One of the most telltale agoraphobia symptoms is avoidance. People with the condition tend to avoid instances where they are exposed to other people. At the onset of the condition, the avoidance may not be severe, making it difficult for outsiders to notice. However, as the condition develops, public avoidance can become extreme and debilitating. In some instances, the condition becomes so severe that sufferers will rarely leave their homes.

Due to the nature of this condition, it should not be surprising that one of the most common agoraphobia symptoms is anxiety. It is normal for people to worry or to become anxious about certain things. Anxiety, however, is a permanent or semi-permanent state of mind that can be accompanied by physical and psychological symptoms for people with agoraphobia. The anxiety stems from the fear of having a panic attack that people will witness or from humiliation that will be caused when the sufferer tries to withdraw to avoid having others witness such an attack.

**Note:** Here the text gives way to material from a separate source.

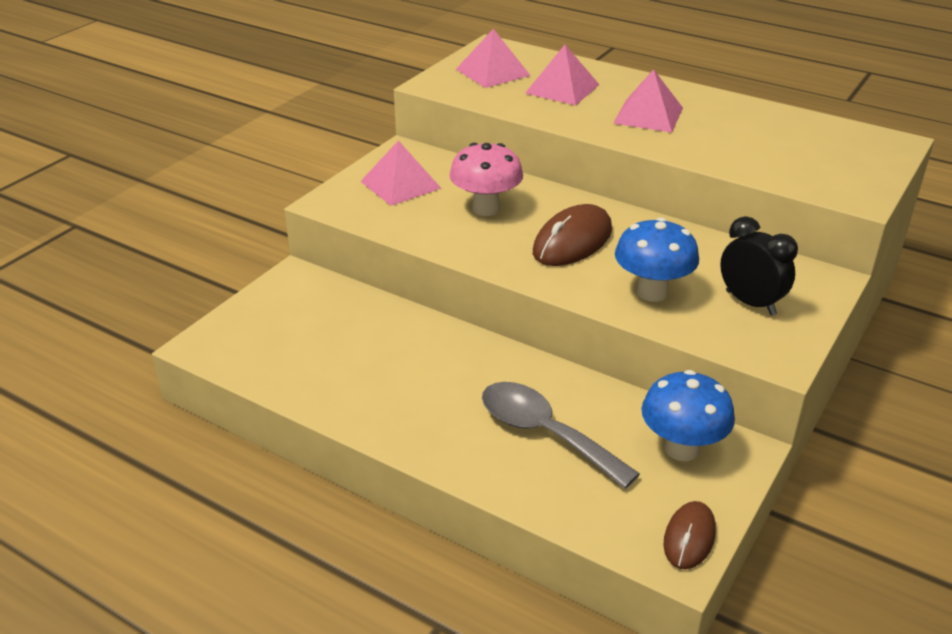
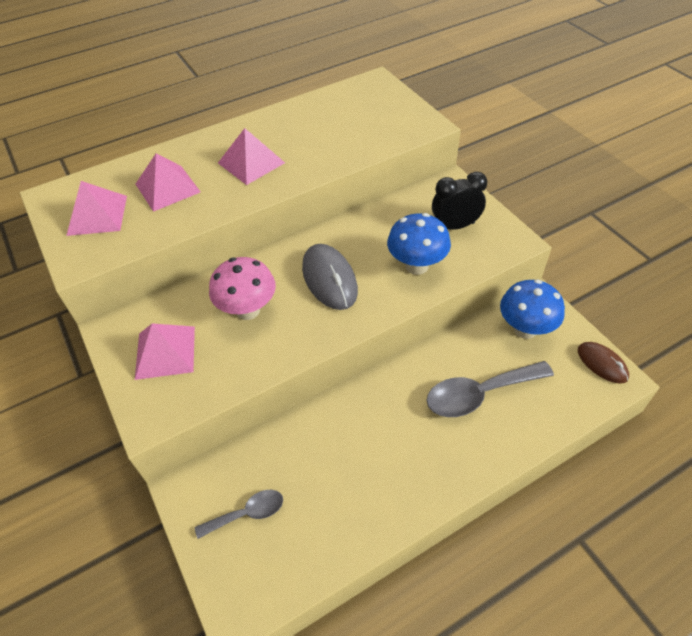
camera: 60 degrees left, 15 degrees up
brown mouse [533,204,612,266] -> grey mouse [302,244,358,310]
none -> grey spoon [195,490,283,539]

This condition is often characterized by disorientation. The phobia and the irrational thoughts associated with it can be so overwhelming that a person can lose her sense of direction, become confused, or lose the ability to concentrate. In addition to these symptoms of agoraphobia, there are also many physical effects, such as dizziness.

Hyperventilation is one of the most common physical symptoms. Hyperventilation is over-breathing. When a person hyperventilates, she may begin taking breaths that are deeper than necessary or she may breath at an abnormally fast pace. For people with agoraphobia, this can occur before they are forced to enter situation they fear, such as boarding a subway, or it can occur while they are in such a situation.

Accelerated heartbeat is also common. In many instances, when agoraphobic individuals feel trapped or fear that they will be trapped, their hearts begin to race. This may continue as long as they are confronted with or remain in a situation that presents fear.

The anguish they feel may be visible to others. Agoraphobia symptoms include flushing of the skin, which may be very noticeable when individuals have lighter skin tones. Even if others do not notice changes in skin color, they may be able to notice displays of being hot since many agoraphobic individuals feel that their body temperatures increases.